During the approach, the first officer had completed the landing data card by using the company-developed quick-reference card that lacked tailwind correction factors. The Learjet’s aircraft flight manual, however, did contain tailwind correction factors. The first officer read the quick-reference data as indicating that 3,240 feet was required to stop on a dry runway in zero wind, with a wet correction factor raising the stopping distance to 4,538 feet. The Vref speed was listed as 127 knots for their landing weight of 11,000 pounds, and the first officer’s verbal and written statements noted that they crossed the runway threshold at 125 knots. During the investigation, however, Bombardier Learjet calculated the wet stopping distance with an eight-knot tailwind as 5,110 feet.

The touchdown zone for Runway 30 is 1,000 feet beyond the approach end. The crew estimated they touched down about 1,200 feet from the approach end, yielding a remaining runway length of 5,400 feet. Air traffic controllers who saw the landing said the airplane touched down at a taxiway intersection 1,881 feet from the approach end, which would leave about 4,520 feet of runway remaining in which to stop the airplane. The controllers saw water spraying off the main landing gear just after the airplane touched down.

Post-accident testing indicated the brake system, including brake wear, was within limits, with no anomalies, and investigators noted no evidence of tire failure. When the anti-skid was removed and functionally tested, the control box and the left and right control valves tested within specifications. The four wheel-speed sensors also met the electrical resistance specification. The output voltages on three sensors exceeded the minimum but the fourth was frozen and could not be rotated or tested.
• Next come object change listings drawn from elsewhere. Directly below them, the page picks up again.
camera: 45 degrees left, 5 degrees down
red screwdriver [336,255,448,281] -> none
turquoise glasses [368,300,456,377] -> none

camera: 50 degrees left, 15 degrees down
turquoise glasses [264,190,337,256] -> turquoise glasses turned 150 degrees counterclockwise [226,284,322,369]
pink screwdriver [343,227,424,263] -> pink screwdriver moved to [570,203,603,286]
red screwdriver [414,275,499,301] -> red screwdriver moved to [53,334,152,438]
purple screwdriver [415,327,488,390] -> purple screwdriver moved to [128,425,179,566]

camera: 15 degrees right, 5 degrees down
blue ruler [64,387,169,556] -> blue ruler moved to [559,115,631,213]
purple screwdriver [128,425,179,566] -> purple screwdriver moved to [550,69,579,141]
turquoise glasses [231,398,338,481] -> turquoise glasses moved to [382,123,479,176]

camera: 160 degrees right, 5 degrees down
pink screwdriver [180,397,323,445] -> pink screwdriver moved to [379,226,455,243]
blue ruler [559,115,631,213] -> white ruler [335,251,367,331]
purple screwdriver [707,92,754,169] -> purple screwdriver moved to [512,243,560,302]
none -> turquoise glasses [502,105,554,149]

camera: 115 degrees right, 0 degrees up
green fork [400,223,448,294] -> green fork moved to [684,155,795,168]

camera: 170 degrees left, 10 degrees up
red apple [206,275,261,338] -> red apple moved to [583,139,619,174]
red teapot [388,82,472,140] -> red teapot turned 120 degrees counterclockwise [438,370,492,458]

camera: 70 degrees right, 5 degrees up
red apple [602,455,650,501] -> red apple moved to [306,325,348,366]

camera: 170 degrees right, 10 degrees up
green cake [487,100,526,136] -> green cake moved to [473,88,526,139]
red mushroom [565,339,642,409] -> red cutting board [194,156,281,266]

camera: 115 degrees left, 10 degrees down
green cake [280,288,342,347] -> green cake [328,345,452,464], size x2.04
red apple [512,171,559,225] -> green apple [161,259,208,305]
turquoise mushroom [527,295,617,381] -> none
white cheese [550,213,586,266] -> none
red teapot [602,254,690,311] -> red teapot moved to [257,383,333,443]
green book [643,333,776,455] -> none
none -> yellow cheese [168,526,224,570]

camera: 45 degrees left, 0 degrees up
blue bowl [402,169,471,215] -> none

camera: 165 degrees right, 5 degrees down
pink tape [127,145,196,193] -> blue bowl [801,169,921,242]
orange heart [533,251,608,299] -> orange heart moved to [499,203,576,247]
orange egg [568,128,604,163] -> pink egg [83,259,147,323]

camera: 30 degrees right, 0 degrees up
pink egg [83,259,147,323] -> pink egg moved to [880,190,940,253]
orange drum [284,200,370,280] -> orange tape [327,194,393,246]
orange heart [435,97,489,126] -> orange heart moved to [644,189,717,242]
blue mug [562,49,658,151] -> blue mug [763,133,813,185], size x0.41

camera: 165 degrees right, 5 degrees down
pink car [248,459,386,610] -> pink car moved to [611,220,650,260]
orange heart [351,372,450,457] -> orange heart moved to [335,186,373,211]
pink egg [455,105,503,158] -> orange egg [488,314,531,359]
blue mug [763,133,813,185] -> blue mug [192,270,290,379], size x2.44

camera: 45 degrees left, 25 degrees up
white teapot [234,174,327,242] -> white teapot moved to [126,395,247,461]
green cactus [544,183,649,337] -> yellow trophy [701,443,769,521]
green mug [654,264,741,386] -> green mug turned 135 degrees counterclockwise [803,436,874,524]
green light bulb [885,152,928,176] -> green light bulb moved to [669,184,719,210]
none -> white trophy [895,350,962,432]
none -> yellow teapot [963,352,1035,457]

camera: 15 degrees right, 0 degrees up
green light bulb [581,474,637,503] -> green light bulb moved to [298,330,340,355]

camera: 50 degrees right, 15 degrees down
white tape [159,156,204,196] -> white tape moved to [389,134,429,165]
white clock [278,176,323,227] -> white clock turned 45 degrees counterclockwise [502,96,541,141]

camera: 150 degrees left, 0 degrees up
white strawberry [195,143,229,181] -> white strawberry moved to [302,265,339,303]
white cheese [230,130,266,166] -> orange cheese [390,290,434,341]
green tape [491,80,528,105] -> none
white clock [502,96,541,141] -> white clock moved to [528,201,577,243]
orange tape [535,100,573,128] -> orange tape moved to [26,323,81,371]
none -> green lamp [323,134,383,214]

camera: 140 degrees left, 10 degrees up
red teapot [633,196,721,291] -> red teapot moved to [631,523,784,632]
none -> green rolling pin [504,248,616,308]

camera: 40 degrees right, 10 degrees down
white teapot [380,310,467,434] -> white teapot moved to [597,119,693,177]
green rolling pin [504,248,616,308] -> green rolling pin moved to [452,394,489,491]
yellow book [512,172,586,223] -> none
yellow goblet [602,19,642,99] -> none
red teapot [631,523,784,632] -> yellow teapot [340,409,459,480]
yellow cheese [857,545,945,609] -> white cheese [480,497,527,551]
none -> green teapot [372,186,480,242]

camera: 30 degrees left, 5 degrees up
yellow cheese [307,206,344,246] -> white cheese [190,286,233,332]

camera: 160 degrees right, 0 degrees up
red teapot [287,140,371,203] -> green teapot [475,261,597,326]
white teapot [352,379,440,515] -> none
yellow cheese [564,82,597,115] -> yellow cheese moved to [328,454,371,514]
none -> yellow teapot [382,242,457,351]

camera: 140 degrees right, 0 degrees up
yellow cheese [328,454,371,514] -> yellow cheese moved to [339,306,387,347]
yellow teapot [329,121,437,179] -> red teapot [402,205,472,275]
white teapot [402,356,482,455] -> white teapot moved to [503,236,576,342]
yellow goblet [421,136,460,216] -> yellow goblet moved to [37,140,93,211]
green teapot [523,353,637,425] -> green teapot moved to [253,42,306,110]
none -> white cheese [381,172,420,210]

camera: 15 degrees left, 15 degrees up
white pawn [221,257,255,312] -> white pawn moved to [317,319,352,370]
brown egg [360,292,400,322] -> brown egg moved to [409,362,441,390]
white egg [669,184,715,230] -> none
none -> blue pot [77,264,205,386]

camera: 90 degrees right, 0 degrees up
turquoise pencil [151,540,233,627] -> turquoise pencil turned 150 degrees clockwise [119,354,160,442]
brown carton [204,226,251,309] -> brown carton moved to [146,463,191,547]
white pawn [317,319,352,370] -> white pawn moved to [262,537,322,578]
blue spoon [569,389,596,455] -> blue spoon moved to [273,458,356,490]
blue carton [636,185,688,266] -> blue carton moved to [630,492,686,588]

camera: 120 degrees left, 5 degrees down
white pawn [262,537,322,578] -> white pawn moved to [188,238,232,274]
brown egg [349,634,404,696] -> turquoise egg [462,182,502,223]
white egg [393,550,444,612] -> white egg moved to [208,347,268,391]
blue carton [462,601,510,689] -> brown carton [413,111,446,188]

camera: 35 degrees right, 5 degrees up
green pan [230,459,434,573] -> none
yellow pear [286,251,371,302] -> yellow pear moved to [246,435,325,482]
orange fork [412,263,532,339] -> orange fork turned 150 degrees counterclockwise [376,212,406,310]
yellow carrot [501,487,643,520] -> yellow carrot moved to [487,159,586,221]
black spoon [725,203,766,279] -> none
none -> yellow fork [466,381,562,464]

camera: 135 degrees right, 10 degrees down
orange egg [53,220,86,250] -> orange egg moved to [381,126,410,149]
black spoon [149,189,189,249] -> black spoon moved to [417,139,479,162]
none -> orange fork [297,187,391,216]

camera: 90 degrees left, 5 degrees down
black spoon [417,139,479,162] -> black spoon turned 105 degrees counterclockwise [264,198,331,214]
The NTSB concluded that the airplane likely touched down on the water-contaminated runway beyond the touchdown zone, leaving about 600 feet less remaining runway than the performance charts indicated the airplane required under wet conditions. Since reverted rubber hydroplaning typically follows an encounter with dynamic hydroplaning, the reverted rubber signatures on the number-two tire indicate that the airplane encountered dynamic hydroplaning shortly after touchdown and the left main gear wheel-speed sensor anomalies allowed the left tires to progress to reverted rubber hydroplaning. This, along with post-accident testing, indicated to the NTSB that the anti-skid system was not performing optimally and, in concert with the hydroplaning conditions, contributed significantly to the lack of deceleration during the braking attempts.